While he recognises that some children have been so traumatised by abuse that they cannot cope with two carers, for most a placement with a married couple is preferable to the alternative. And he says the small number of unmarried and gay couples who would come forward for adoption would not make a significant difference to the number of children looking for adoptive parents.

"With gay couples, you are deliberately denying children a mother and a father. Children need a mother and a father, that is the order of nature," he says.

"There are a number of tragedies, and some children are brought up in single parent families, but we should not go out to create families where the children are denied a mother and a father.

"There is very strong public disapproval of all the gay rights issues, and this is one where there is most opposition. Polls show that 84 per cent of the public are opposed to allowing homosexual men to adopt children. And just 0.2 per cent of households are same sex couples, so the idea that this is going to empty the care homes is wrong."

He says research shows that children do better where their family includes a mother and father. But unmarried straight couples also have disadvantages.

"Cohabitation is only a transient state. Three out of five people who live together go on to get married, and of those who don't, 83 per cent break up within ten years. The outcomes for children are not as good where their parents cohabit as where they are married, although they are not as bad as same sex couples," he says.

But allowing unmarried couples to adopt is about the rights of children in care, and not the rights of prospective parents, according to Barbara Hutchinson, deputy director of the British Association for Adoption and Fostering. She says there are about 5,000 children considered suitable for adoption, but unable to find adoptive parents.

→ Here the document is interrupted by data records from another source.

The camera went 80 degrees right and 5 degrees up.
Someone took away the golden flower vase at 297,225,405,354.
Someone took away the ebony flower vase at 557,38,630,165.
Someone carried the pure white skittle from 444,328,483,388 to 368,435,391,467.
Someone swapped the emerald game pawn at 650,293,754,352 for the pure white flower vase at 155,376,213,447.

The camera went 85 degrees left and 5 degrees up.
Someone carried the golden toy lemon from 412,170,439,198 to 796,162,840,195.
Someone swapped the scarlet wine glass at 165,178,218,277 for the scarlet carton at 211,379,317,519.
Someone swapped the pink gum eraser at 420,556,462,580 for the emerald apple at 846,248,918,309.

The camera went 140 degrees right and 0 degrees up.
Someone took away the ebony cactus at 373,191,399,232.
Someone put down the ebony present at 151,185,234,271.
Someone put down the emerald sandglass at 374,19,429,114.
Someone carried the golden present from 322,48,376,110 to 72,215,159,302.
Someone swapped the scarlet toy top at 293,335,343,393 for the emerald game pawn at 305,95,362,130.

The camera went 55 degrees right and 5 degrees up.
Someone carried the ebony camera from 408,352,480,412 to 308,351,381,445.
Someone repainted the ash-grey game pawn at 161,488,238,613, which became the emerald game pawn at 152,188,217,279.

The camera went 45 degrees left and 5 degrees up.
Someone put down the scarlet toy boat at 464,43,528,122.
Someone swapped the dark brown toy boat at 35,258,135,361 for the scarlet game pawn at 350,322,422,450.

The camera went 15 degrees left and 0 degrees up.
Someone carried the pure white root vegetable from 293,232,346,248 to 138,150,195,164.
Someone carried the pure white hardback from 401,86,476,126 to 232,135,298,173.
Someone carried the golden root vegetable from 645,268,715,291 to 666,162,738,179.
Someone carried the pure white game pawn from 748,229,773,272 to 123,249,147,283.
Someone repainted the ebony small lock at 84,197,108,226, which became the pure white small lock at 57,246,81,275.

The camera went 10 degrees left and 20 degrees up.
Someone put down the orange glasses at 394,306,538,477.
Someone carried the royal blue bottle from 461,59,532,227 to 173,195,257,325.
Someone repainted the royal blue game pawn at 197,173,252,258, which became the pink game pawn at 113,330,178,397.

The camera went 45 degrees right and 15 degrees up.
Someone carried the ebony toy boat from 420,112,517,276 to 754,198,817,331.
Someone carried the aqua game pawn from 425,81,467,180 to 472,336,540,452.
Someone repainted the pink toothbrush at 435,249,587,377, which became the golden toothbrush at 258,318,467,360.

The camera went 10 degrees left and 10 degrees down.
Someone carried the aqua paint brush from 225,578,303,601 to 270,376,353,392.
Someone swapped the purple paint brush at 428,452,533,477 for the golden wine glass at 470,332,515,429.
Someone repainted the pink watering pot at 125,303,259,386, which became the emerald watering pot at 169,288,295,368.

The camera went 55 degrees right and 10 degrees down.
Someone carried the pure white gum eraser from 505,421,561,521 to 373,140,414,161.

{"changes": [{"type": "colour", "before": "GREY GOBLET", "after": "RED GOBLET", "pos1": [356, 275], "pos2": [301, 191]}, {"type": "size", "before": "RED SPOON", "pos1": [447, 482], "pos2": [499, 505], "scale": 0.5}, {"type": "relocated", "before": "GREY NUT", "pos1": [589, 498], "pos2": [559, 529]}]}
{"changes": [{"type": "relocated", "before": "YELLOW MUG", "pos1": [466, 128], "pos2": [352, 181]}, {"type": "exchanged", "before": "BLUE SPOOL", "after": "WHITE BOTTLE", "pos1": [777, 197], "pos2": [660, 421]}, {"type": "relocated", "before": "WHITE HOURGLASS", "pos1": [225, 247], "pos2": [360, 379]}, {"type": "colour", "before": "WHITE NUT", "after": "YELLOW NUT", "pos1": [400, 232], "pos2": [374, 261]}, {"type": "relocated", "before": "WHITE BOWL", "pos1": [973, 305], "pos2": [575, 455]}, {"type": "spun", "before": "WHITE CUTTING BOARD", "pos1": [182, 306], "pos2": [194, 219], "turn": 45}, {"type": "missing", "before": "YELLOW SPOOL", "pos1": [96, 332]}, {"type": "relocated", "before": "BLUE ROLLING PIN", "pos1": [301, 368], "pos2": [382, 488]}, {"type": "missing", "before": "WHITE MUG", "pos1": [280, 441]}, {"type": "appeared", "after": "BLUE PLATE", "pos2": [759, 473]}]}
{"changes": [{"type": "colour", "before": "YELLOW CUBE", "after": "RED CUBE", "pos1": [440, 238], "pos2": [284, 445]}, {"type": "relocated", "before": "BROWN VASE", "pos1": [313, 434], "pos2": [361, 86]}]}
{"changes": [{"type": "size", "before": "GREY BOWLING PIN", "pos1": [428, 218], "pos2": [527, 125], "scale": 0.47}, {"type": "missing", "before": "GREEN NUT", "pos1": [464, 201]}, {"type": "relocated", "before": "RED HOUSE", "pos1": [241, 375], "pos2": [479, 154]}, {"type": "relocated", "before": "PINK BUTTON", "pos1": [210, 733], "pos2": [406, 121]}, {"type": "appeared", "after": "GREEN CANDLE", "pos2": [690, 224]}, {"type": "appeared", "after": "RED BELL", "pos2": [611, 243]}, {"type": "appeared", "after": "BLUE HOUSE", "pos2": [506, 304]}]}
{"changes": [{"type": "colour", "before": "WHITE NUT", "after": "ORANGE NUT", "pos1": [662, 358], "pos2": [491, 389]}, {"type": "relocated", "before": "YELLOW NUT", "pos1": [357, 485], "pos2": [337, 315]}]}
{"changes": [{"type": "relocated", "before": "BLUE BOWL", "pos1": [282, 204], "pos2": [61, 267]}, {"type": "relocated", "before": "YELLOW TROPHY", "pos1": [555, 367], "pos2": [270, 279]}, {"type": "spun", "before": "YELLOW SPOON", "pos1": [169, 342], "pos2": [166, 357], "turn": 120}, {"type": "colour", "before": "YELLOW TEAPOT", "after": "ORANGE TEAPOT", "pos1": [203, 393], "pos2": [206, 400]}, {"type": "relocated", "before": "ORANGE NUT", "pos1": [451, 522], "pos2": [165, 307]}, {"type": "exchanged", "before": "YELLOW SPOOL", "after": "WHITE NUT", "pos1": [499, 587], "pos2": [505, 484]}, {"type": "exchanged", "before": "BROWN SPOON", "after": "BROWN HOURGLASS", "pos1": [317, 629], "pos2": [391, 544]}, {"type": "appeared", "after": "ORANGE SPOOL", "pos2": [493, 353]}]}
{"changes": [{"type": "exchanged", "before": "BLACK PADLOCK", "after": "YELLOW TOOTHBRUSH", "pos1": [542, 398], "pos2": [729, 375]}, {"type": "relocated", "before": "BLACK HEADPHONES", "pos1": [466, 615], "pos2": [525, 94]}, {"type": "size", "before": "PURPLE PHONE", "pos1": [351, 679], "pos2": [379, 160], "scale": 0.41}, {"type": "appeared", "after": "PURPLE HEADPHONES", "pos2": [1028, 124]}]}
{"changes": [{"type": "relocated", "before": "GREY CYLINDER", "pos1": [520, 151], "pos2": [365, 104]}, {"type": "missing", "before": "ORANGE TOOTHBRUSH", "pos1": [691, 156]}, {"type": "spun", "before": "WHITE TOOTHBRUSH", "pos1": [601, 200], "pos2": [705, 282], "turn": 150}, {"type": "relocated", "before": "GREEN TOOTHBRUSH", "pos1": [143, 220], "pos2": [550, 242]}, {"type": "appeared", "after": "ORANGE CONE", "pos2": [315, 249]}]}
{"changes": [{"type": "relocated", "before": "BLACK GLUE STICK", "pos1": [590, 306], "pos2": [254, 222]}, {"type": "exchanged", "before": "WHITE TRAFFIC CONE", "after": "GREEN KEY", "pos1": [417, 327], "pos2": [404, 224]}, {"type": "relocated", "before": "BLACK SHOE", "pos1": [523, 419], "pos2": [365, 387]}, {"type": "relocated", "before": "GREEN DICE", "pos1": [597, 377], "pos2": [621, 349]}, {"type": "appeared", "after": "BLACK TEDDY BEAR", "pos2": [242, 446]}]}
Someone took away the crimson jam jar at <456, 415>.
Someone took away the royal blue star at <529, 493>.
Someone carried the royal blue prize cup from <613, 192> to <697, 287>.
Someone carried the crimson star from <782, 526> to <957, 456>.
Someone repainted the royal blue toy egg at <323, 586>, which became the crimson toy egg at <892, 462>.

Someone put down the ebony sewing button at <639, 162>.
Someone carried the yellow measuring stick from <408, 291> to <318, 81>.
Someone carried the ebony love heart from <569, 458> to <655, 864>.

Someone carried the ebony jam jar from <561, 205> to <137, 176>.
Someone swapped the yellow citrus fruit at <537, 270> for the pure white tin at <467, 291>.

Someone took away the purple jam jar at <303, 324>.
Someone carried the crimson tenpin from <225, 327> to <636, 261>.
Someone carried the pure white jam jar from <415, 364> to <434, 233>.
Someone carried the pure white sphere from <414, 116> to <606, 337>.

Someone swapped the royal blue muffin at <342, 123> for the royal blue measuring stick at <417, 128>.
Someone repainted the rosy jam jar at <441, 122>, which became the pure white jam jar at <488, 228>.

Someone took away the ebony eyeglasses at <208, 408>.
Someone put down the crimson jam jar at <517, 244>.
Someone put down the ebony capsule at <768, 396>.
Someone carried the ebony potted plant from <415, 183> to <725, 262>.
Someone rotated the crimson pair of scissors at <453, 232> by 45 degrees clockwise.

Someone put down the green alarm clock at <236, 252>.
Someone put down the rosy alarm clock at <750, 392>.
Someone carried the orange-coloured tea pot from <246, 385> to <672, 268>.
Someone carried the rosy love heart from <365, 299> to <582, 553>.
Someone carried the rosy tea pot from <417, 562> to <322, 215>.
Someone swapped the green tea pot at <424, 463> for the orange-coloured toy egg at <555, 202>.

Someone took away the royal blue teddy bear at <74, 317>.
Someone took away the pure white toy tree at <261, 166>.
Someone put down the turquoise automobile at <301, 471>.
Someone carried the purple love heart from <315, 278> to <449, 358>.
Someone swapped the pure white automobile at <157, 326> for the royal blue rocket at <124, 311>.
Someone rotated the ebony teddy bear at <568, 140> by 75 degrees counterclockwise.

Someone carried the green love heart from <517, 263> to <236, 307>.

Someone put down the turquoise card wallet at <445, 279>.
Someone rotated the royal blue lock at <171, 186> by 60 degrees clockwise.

"If you are an unmarried couple you are assessed as a couple but only one of you becomes the adoptive parent, and that puts off a lot of people. They find this out and they don't go any further," she says.

"And even if they do, it means only one of them has a legal and enduring relationship with the child, and that is not good news for them or the child. It can also cause tension, with 'you are not my dad' arguments. Emotionally and legally it has an impact."

While the partner who is not the legal adopter can be given parental responsibility by court order, this lasts only until the child is 16, creating further uncertainty.

"For a child who has had lots of changes, it doesn't feel very permanent to say you can only be their dad until they are 16, and then somebody else can come along and challenge the order," she says.

"This is absolutely about the needs of children. All we are asking for is the right of unmarried couples to apply, and then they would be assessed as any married couple would.

"You would look at all the indicators and the personal references and the record of stability and commitment. You would not say every unmarried couple would make good adopters, just as not every married couple would."

And while gay couples can apply to adopt as individuals, allowing them to adopt as a couple would provide a further pool of potential adopters, she says.

"It is not about the rights of gay people, it is about the needs of children, and experience demonstrates that many same sex couples can provide very good stability.

"Some children have very difficult pasts and would struggle in a traditional two-parent family. We need a wide range of adopters and this is about having the right to apply.

"But this is absolutely not about adult rights. It is about 5,000 children needing families."